Dans une lettre qu'il envisage de rendre publique, Fernández a écrit directement aux législateurs : « Ce n'est pas l'extrême gauche qui vous critique. Nous sommes nous ».

Ce n'est pas seulement de l'argent

Bien qu'il reconnaisse être prêt à investir "des millions, voire des dizaines de millions" dans la campagne, Fernández admet également que l'argent à lui seul ne suffit pas.

Son aspiration est de lancer un mouvement réunissant des donateurs, des activistes et des électeurs déterminés à défier les républicains du Congrès qui, à son avis, n'ont pas fait assez pour s'opposer aux politiques migratoires de Trump.

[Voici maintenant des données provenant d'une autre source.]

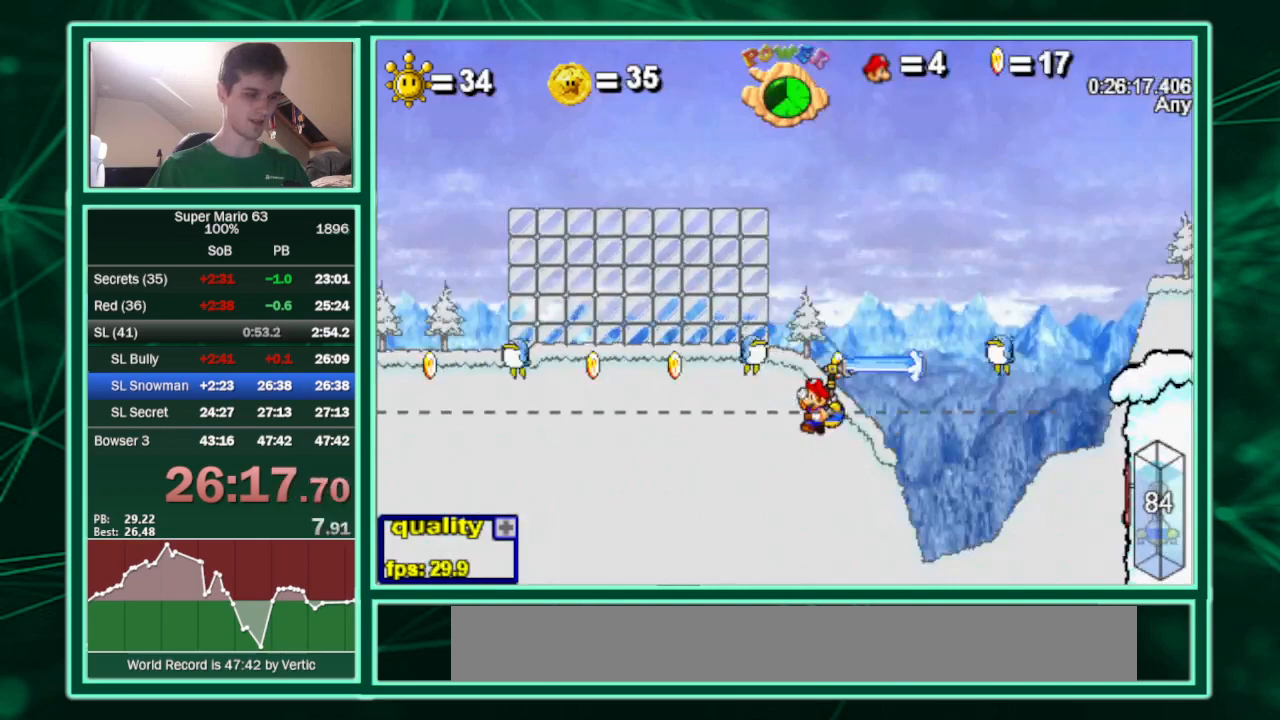
{"keys": ["c", "left"], "events": []}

Selon ses explications, il a convaincu en privé plus de 30 donateurs —environ un tiers d'entre eux étant républicains— de contribuer à Keep Them Honest. Néanmoins, beaucoup préfèrent rester silencieux par crainte de représailles. Le propre Fernández affirme avoir reçu des menaces et avoir perdu des amitiés, des investisseurs et même des liens familiaux à cause de son activisme politique.

Un passé républicain

Avant de devenir un critique ouvert du trumpisme, Fernández a été l'un des plus grands donateurs du Parti Républicain en Floride. Il a participé activement à la réélection de l'ancien gouverneur Rick Scott en 2014 et a contribué à hauteur de millions à la campagne présidentielle de Jeb Bush en 2016.

Cependant, lorsque Trump a remporté les primaires, Fernández a rompu les rangs et a soutenu Hillary Clinton lors de l'élection générale. Par le passé, il a également contribué à la campagne de la congressiste Salazar, l'une des figures qu'il cherche aujourd'hui à évincer du Congrès.

Un héritage personnel

Fernández est arrivé aux États-Unis en 1965 et se souvient avec gratitude du soutien reçu de la part d'autres immigrants. Il a servi comme parachutiste dans l'armée et est devenu un entrepreneur prospère.

Ces dernières années, il a fait des dons millionnaires à des universités et des fondations, y compris un million de dollars à l'Université Internationale de Floride, en guise de protestation contre l'annulation d'une loi d'État qui permettait aux étudiants en situation irrégulière de bénéficier des frais de scolarité d'État.

Maintenant, une partie de cet argent sera réorientée vers des bourses pour les jeunes sans papiers. "Je dois laisser une empreinte," a-t-il dit. "Un exemple pour ma famille et mes enfants."

Avec son nom désormais publiquement associé à la campagne, Fernández espère que d'autres voix rejoindront sa cause. Dans un État où l'électorat cubano-américain a fortement soutenu le second mandat de Trump, sa croisade représente un appel inhabituel — et défiant — à la conscience collective.